No one has taken up (b) and (c) for a while, so I will finish them.

(b). If $\rho-\mu$ is small, then $\rho= \mu$ to first order. Taking a Taylor expansion of $p(\rho)$ at $\mu$, we have $p(\rho)=p(\mu)+p'(\mu)(\rho-\mu)+O(\rho^2)$. Then $p_x=k\rho_x$ where $k=p'(\mu)$ to first order. Putting these back in the original equations yields what we want to show.

(c).

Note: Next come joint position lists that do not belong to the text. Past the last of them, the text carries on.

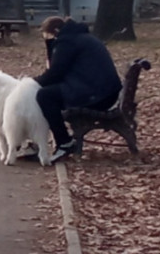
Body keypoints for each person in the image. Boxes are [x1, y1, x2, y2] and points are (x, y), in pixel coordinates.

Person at [34, 16, 122, 163]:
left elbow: (55, 73)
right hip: (104, 91)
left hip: (96, 95)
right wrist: (51, 44)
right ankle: (47, 140)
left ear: (55, 31)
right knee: (49, 93)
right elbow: (56, 68)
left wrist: (30, 83)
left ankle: (64, 142)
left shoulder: (67, 42)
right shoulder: (77, 36)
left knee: (44, 96)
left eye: (47, 34)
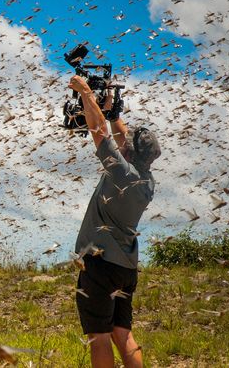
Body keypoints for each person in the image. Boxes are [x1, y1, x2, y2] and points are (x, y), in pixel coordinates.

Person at [68, 74, 161, 368]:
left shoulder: (120, 171)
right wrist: (114, 113)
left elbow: (98, 131)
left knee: (99, 336)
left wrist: (86, 93)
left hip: (101, 265)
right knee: (122, 332)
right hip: (125, 269)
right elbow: (121, 138)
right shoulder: (146, 180)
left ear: (129, 152)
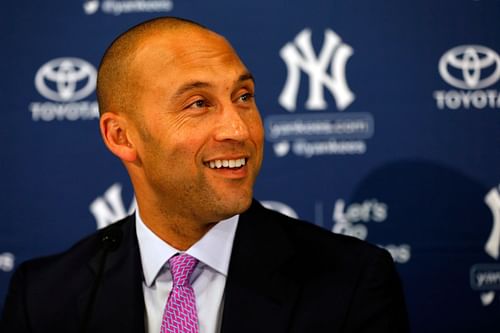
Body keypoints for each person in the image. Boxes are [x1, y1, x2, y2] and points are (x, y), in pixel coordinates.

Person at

Take a $t$ derivative in (3) and an $x$ derivative in (4) to obtain $u_{tt}=-(k/\mu)\rho_{xt}$ and $\rho_{tx}+\mu u_{xx}=0$. Combining these equations using $\rho_{xt}=\rho_{tx}$ gives $u_{tt}-ku_{xx}=0$.
Now take an $x$ derivative in (3) and a $t$ derivative in (4) to obtain $\mu u_{tx}=-k\rho_{xx}$ and $\rho_{tt}+\mu u_{xt}=0$. Combining these using $u_{xt}=u_{tx}$ gives $\rho_{tt}-k\rho_{xx}=0$.

Victor Ivrii

$\rho_t + (\rho u)_x=0$ is a continuity equation which is a mass conservation law in the differential form. $\rho u_t=-p_x$ is a dynamic equation.